Теперь пожары стали пореже. Но только не потому, как мне кажется, что Авданя слишком бдителен, – изменился уклад жизни на селе. От этого меньше и пожаров.

Отчего в старое доброе время случались пожары? Ну, по неосмотрительности: мужик пошел «до ветру» да бросил недокуренную козью ножку или малыши спичками побаловались… Все это редкие случаи. Как правило, пожары бывали от хлебов. Не все теперь знают, что такое хлебы печь. Теперь все со станции, из города хлеб волокут. А ведь раньше как оно было? Взять хоть нашу семью. Едоков много. Как две недели прошли, так снова хлебы.

…С вечера в избу вносится дежа. Это широченная, ведер на десять, бочка. Мать вливает в нее кипятку, сыплет муку, кладет кусок закваски, оставленный от прошлых хлебов. Замесив тесто, мать накрывает бочку чистым ручником. Хлебы должны подойти. Поздно вечером мать руками месит поднявшееся тесто, добавляя при этом муки. Потом она лезет в печь и кладет «клетку». Для хлебов поленья дров выкладываются посреди печи высоким штабелем.

Летом в день хлебов из избы выносится все добро: как бы не случилось беды. В избе на ночь остается лишь одна мать. Она часто встает, проверяет, все ли хорошо в деже.

Утром, чуть свет, мать задувает печь. Высохшие за ночь дрова вспыхивают, как порох. Яркое пламя гудит и рвется из печи. Случается, что язык огня вымахивает наружу из трубы, и мать то и дело выбегает из избы и смотрит, не выскакивает ли из трубы пламя.

Свод печи раскален докрасна, а матери все мало. Она раскатывает пылающие головешки по всему поду, добавляет дров, следя за тем, чтобы каждый уголок печи раскалился. В избу нельзя войти: трещат венцы от жара, а мать все «жарит». Только прожарив печь как следует, она чистит помелом под и начинает сажать хлебы…

Чуть не исправна труба, и вот тебе: «Горим!», «Горим!»

Мать наперед знала, когда у какой соседки хлебы, и весь день беспокоилась: «Ой, у Тани Вилялы хлебы нынче! Из трубы-то как тянет. Пойду скажу…»

Пусть не хвастает крестный, что это он пожары извел. Они сами по себе отошли.

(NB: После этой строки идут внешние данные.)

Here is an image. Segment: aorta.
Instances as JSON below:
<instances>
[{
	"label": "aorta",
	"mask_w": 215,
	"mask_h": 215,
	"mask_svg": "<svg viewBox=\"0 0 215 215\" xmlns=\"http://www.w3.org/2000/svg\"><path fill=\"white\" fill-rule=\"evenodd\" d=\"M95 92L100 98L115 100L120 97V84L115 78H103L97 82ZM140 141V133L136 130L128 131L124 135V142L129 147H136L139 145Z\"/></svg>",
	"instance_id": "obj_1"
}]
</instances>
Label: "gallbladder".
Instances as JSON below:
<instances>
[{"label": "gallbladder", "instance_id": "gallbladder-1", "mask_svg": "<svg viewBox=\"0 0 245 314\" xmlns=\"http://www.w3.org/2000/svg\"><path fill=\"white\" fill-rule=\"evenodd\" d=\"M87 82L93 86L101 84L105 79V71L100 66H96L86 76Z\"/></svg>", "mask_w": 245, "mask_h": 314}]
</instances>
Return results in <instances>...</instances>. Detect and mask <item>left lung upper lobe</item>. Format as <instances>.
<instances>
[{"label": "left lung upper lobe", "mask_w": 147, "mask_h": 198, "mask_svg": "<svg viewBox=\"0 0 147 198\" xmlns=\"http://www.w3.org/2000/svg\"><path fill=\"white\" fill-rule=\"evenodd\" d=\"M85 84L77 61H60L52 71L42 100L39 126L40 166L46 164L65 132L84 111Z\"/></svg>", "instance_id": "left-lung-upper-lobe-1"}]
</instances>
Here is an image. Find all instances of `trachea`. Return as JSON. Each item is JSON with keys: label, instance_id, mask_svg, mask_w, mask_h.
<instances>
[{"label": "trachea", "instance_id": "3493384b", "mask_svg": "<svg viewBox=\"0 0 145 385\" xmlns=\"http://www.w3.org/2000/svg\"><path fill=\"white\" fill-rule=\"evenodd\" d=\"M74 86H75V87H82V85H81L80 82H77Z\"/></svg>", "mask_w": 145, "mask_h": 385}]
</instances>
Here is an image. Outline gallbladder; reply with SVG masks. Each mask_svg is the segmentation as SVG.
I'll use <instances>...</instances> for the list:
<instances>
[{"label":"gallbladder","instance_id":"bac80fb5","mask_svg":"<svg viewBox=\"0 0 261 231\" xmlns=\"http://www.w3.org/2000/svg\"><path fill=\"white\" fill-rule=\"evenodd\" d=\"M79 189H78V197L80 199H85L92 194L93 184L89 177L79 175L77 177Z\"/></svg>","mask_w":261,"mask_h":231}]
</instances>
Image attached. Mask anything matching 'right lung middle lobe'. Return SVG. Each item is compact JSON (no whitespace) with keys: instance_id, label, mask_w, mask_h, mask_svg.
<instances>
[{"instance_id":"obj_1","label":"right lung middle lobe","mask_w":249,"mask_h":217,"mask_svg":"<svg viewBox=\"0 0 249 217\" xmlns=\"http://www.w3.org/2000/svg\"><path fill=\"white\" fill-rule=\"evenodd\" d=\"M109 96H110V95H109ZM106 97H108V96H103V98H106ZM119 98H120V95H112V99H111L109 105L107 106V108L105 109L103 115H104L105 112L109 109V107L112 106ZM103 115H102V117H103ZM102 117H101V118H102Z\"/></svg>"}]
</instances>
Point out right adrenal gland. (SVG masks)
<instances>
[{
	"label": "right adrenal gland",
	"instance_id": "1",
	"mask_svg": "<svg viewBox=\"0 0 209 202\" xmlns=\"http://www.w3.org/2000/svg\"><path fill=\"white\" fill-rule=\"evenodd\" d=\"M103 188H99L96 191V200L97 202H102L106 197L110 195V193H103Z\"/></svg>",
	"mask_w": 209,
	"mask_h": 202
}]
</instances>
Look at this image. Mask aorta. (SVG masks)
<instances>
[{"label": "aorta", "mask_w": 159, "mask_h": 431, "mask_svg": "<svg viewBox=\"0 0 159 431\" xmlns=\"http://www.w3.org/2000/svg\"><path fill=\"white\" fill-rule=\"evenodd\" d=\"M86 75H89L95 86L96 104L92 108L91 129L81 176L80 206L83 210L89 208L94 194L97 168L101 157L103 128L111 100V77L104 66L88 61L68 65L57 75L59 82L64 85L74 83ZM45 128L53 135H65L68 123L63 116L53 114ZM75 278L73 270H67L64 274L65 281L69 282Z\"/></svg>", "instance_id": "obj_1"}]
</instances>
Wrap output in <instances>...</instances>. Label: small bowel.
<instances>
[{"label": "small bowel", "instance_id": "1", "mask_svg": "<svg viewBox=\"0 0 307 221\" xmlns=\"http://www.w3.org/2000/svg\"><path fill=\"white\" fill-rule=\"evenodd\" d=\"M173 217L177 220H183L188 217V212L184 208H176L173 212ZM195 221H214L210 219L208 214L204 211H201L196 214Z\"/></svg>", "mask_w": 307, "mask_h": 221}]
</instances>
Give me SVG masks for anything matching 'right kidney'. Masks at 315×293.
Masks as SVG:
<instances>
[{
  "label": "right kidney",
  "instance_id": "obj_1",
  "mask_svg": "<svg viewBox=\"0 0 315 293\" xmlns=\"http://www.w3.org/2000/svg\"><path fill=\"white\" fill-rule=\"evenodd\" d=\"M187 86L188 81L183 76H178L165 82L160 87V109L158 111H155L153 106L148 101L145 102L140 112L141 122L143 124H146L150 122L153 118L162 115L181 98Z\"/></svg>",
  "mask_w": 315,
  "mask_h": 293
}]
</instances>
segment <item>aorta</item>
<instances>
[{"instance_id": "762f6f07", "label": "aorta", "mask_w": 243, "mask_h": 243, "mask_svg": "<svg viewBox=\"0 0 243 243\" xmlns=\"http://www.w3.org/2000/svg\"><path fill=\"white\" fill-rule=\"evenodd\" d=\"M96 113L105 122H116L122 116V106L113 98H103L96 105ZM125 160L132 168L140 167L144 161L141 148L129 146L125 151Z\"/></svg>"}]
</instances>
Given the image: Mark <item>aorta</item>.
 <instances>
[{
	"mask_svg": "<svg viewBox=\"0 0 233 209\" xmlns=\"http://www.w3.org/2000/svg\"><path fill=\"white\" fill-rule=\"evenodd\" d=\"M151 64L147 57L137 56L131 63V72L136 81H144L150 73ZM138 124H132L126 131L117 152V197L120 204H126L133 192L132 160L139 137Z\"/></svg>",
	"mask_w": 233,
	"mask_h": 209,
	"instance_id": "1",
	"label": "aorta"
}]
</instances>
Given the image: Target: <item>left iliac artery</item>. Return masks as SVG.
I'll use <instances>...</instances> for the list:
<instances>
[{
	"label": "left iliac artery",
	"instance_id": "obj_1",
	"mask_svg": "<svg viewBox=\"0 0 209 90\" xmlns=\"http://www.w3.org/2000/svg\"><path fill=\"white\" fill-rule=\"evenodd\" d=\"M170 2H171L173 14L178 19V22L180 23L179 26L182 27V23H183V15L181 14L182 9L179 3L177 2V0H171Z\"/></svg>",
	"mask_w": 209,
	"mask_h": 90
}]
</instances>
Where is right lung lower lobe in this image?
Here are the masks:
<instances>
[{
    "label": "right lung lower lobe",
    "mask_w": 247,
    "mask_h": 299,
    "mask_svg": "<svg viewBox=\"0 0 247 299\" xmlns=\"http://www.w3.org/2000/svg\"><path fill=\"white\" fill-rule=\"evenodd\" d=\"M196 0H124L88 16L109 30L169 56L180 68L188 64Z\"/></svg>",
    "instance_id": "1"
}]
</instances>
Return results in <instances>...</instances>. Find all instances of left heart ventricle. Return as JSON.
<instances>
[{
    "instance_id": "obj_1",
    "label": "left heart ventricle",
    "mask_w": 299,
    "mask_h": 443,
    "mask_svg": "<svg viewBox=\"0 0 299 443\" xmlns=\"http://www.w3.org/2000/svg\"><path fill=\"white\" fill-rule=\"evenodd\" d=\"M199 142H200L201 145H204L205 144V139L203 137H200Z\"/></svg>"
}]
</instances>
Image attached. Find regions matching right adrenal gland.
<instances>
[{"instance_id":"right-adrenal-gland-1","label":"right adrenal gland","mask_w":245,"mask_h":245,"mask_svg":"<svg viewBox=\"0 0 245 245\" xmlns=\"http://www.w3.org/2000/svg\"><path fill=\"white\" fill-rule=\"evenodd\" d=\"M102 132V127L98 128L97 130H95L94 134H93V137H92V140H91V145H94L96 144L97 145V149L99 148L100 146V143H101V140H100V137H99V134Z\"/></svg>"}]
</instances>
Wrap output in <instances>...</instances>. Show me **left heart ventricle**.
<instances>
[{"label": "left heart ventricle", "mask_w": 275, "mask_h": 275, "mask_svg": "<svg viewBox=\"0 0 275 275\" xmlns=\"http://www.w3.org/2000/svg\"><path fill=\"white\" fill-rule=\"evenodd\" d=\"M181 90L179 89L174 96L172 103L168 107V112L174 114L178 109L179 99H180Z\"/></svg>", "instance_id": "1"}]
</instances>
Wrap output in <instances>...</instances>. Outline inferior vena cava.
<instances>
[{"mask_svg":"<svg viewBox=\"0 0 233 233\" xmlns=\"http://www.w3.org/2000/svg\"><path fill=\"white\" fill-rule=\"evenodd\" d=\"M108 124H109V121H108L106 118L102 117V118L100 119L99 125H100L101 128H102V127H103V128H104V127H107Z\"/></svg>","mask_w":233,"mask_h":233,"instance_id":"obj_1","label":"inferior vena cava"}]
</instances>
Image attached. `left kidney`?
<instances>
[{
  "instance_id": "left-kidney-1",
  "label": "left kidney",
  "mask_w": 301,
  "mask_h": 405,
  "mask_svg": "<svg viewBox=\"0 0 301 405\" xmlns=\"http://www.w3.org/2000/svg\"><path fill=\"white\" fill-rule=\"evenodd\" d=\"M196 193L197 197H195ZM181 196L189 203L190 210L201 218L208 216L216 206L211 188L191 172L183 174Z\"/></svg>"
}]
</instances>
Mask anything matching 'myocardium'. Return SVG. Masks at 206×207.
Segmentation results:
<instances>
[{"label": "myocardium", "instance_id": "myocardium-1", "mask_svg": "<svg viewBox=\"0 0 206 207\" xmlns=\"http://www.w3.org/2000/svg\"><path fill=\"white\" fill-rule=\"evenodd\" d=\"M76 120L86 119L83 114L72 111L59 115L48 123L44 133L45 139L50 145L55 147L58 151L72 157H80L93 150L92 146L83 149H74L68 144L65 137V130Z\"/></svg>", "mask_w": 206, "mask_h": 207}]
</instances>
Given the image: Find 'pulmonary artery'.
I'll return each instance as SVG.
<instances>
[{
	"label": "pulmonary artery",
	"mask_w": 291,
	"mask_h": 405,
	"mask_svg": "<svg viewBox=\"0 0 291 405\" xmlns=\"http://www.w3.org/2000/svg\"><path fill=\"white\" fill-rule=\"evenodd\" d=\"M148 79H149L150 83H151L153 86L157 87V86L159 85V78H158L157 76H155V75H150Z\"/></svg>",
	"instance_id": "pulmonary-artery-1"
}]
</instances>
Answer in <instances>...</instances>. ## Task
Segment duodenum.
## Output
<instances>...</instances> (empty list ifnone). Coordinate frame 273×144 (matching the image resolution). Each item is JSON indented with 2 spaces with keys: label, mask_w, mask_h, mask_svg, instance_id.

А Евдоким Кузьмич не унимался:

– Если б не мое руководство, и теперича, как чуть что, горели б Липяги! А люди не оценивают это. Ефрему хорошо: он саблю покажет, а на ней надпись дарственная Чапаева. Сразу видно: герой! А моя жизнь прожита так, что и похвалиться нечем. Все, что есть у меня, все на мне… – Авданя похлопал ладонями по большим заплаткам, красовавшимся на коленях его брюк. – Все на мне и все при мне. – Он показал мозолистые ладони и добавил: – Правду я говорю?

– Пожалуй…

– В таком случае, если согласен, приходи ко мне как-нибудь с карандашиком. Выпьем по маленькой, да и покалякаем. Я тебе всю свою жисть расскажу, а ты запишешь.

– Зачем же откладывать?

– Да видишь ли, можно и теперь. Только жаль, что ты без карандашика.

– Я запомню.

– Э-э, знаю я тебя! Запомнишь одно, а напишешь другое. Ну, ничего не поделаешь: сичас так сичас. Тогда слухай…

Евдоким Кузьмич приосанился, потрогал усы и начал свой рассказ.

– Угораздило же меня родиться при царе! – начал Авданя. – Серость. Грамоте учился у дьячка, а всякой другой науке, как-то: пахать, сеять, косить, вставать рано – научили чужие люди. Я ведь всю молодость в работниках жил, батрачил. Так и прожил бы жизнь тюхой-матюхой, если б в солдаты не забрили. Забрили в солдаты – обмотки на ноги, кокарду на голову: хошь не хошь – умри героем за царя-батюшку. Была такая возможность. Я и теперича, знаешь какой: али голова в кустах, али грудь в крестах… А тогда, в империалистическую, помоложе был и совсем ничего не боялся. Да-а… А вот крестиков-то не нахватал! Подружился я в окопе с землячком одним – туляком. Он-то мне и объяснил, за что воюем. С ним мы и подались в плен к австриякам… Как теперь я о своей жизни думаю, это не совсем того, не героический был поступок. Плен – на всю жизнь пятно. И сичас, и тогда так было. Самому униженье, семье притесненье. В России революция, гражданская война началась… самое время силы свои испробовать, а мы в бычьих вагонах по всей Европе мыкаемся. Отсюда мой второй минус – в революции не участвовал. Всю жисть потом в анкетах писал: «Не участвовал»… Каково мне! Я ведь, знаешь, привык, всегда впереди чтоб…

IV

Слушаю я рассказ Евдокима Кузьмича и думаю: а в самом деле, чем Авданя не герой!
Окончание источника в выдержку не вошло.